Time and again doctors and nutritionists have stressed on the do's and don'ts of what to eat when you 'eat for two'. A new research published in the Journal of Physiology takes this a step further. It suggests that a high-fat diet during pregnancy and at the time of lactation may offset weight-gain and obesity for the child at some point later in life.
A healthy diet is important even otherwise, but even more so when you're pregnant, trying to get pregnant or lactating. According to National Health Service (NHS) in the United Kingdom, one doesn't need to go on a diet but just be mindful of what one is eating.
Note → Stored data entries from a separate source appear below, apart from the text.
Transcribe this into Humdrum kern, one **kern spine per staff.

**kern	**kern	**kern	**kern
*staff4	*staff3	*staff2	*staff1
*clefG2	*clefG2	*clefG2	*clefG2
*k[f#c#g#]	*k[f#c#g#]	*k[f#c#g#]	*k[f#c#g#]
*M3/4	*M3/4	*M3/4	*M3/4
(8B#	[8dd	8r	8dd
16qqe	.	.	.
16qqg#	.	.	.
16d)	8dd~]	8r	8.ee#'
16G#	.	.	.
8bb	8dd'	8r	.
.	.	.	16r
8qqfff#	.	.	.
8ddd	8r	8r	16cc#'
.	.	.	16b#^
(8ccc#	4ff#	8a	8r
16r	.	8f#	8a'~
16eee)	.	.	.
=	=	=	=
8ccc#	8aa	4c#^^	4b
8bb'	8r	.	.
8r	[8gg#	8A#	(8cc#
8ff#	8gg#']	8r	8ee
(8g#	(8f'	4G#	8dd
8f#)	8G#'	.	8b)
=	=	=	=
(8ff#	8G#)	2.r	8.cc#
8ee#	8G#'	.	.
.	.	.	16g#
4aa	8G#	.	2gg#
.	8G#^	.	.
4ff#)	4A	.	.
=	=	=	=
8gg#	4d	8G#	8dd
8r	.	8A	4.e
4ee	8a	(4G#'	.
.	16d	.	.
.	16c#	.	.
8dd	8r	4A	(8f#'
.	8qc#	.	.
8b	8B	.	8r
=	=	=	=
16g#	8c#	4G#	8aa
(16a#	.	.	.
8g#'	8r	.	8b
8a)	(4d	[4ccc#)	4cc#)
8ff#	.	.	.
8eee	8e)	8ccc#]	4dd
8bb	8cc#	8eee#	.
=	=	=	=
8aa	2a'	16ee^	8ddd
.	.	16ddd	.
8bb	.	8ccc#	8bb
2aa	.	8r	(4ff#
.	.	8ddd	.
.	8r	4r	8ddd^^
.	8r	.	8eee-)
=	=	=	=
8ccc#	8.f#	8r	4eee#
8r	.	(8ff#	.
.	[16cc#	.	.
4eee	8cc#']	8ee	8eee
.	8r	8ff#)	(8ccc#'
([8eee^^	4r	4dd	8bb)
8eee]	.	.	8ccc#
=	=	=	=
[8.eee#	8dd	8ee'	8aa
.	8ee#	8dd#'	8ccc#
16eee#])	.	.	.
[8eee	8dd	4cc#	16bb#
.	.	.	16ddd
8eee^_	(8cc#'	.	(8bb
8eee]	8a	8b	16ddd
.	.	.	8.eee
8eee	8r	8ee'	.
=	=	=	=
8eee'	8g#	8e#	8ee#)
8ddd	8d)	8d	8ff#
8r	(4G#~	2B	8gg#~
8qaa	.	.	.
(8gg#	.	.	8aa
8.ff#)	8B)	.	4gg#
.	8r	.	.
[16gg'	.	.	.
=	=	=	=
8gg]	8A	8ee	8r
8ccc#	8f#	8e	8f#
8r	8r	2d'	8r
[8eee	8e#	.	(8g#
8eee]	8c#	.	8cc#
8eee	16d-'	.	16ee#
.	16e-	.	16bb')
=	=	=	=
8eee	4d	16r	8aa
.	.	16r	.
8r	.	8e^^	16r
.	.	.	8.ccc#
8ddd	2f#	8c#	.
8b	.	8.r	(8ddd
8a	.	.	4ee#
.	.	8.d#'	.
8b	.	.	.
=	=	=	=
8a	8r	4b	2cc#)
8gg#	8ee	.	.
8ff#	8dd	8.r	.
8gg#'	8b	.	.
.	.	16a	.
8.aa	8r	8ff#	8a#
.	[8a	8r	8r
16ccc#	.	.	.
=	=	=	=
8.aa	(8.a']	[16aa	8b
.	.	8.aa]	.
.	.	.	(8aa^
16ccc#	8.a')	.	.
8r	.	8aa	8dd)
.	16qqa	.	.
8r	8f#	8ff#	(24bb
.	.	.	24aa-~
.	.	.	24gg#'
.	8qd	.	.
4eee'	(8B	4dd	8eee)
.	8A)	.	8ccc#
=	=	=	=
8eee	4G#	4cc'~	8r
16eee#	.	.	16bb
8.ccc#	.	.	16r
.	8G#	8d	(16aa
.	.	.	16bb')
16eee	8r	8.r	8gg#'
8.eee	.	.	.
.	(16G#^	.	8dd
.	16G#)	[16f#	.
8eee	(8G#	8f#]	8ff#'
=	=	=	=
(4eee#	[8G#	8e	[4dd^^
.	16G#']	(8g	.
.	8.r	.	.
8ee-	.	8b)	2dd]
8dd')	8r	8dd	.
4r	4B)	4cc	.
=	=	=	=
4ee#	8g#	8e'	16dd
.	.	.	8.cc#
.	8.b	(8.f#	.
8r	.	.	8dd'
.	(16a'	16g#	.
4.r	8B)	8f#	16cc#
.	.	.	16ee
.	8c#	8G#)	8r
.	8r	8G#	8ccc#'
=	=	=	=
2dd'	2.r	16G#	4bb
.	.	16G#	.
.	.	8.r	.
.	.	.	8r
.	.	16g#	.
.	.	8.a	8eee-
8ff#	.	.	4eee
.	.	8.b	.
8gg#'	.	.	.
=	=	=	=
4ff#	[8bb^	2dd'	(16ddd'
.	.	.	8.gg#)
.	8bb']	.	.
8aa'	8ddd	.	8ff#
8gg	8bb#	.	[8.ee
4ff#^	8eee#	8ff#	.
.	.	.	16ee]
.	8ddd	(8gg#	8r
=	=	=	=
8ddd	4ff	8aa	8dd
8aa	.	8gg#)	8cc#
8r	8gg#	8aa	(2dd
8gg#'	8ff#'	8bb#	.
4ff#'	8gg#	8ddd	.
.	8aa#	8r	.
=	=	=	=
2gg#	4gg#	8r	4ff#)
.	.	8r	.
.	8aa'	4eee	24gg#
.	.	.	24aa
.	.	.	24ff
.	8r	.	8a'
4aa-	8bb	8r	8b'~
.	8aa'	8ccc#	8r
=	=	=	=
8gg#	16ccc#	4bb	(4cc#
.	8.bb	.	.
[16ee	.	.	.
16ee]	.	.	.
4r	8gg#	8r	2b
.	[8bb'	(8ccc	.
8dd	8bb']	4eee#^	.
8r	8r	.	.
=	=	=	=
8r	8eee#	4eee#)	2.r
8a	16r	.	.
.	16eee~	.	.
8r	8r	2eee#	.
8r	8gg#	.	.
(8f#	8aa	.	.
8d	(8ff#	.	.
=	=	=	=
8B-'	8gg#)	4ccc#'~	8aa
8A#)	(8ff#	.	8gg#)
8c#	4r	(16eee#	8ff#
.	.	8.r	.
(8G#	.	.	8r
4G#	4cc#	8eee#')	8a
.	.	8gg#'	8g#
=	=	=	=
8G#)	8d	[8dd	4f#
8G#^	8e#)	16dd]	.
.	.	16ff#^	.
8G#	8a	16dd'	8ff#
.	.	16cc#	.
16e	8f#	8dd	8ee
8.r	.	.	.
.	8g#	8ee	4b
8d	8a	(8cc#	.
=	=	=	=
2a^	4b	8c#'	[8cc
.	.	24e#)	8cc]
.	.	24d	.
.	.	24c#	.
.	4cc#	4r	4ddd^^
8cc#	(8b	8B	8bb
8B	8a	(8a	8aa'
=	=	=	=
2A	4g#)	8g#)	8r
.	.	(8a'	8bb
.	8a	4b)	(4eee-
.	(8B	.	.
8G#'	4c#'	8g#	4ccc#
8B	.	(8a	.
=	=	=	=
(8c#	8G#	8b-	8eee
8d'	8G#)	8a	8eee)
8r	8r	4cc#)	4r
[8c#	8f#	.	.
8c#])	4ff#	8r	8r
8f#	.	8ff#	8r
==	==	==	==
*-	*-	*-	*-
So maintain an ideal balance of foods that cover all essential vitamins and nutrients.
Coming back to the study that was conducted at Penn State College of Medicine, the offspring of mothers who are obese or are on a high-fat diet have been shown to be overweight or have weight-related problems themselves.
According to lead investigator Kirsteen Browning, associate professor of neural and behavioural sciences at the Penn State College of Medicine, "It is time that we start to take seriously the idea that obesity is, in part, a brain disease." She noted that not all people who are obese had mothers who ate high-fat diets when they were pregnant, and not all mothers who eat high-fat diets will have obese children.
She added, "It is just one more risk factor. An understanding of the biological mechanisms underpinning obesity could help stem the tide of obesity."
For the study, the researchers fed one group of rats a high-fat diet during pregnancy and lactation. Their offspring were fed the same diet after weaning. When the rats reached adolescence, the researchers measured their neural activity involved in energy balance and appetite regulation. "We looked at the circuits that relay information from the stomach and the small intestine to the brain and back to the stomach telling it how to work," Browning said.
These normal reflex mechanisms, which help limit the amount of food we eat, can malfunction and become less sensitive in obesity.
The findings suggest that there are significant effects of maternal and perinatal diet on some of the regions that control feeding and satiety in the brain. Exactly how maternal diet influences these functions is still unknown. "We found that parts of these reflexes were actually compromised even before we saw obesity," Browning added.